- [Instructions for the task] From the records below, find each line with the string "elbow" and copy it.

***** Data provided

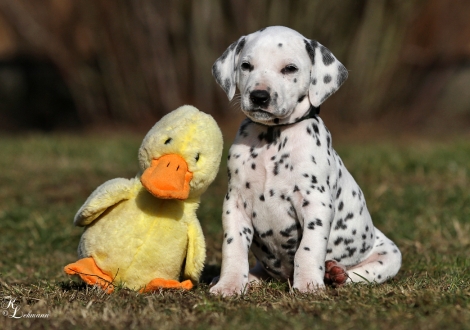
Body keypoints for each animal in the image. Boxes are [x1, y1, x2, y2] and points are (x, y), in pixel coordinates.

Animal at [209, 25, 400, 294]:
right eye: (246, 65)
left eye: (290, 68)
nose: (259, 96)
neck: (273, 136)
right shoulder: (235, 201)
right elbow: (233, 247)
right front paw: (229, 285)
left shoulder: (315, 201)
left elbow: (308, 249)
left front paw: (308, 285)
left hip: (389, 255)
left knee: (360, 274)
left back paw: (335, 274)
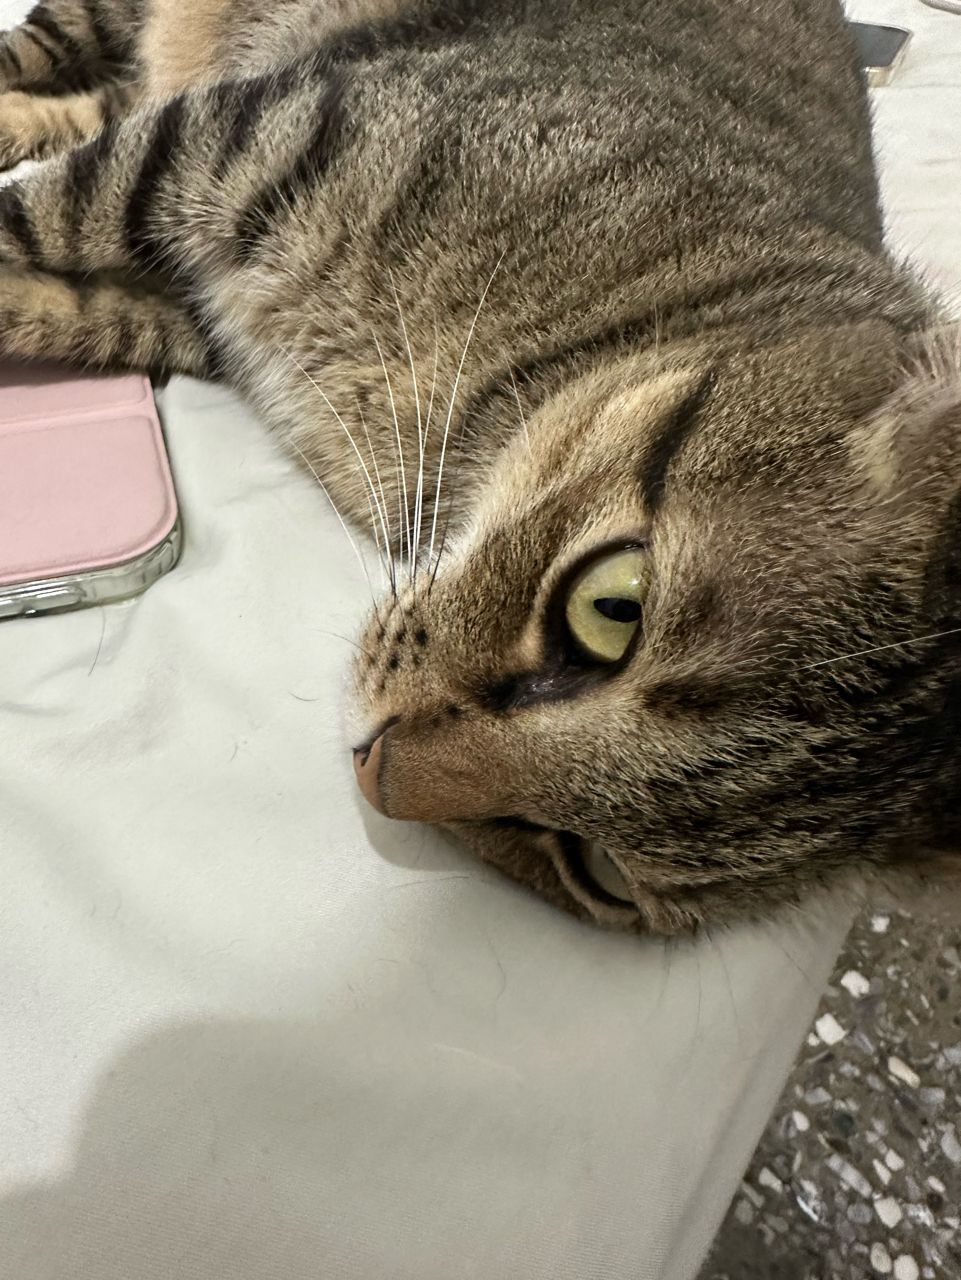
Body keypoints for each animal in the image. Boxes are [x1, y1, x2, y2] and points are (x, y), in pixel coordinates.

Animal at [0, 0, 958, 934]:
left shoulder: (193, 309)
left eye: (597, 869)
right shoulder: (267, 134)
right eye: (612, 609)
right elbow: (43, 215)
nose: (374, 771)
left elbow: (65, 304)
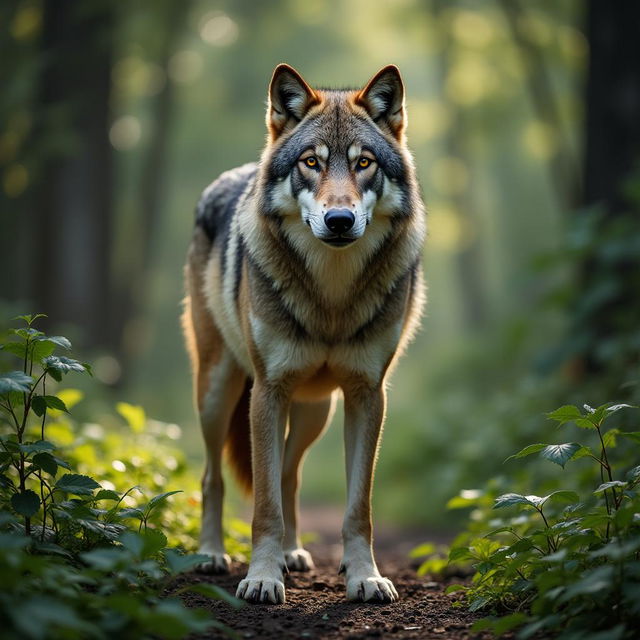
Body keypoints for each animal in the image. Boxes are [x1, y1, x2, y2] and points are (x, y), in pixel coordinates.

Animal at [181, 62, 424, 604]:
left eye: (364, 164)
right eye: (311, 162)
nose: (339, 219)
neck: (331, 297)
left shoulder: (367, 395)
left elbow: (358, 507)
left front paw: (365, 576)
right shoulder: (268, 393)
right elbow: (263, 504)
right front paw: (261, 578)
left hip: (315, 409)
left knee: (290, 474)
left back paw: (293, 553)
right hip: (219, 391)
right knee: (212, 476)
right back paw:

**********

- [Response for this exercise]
right elbow: (233, 247)
left elbow: (308, 249)
right elbow: (43, 215)
left elbow: (65, 304)
left elbow: (358, 507)
right elbow: (263, 504)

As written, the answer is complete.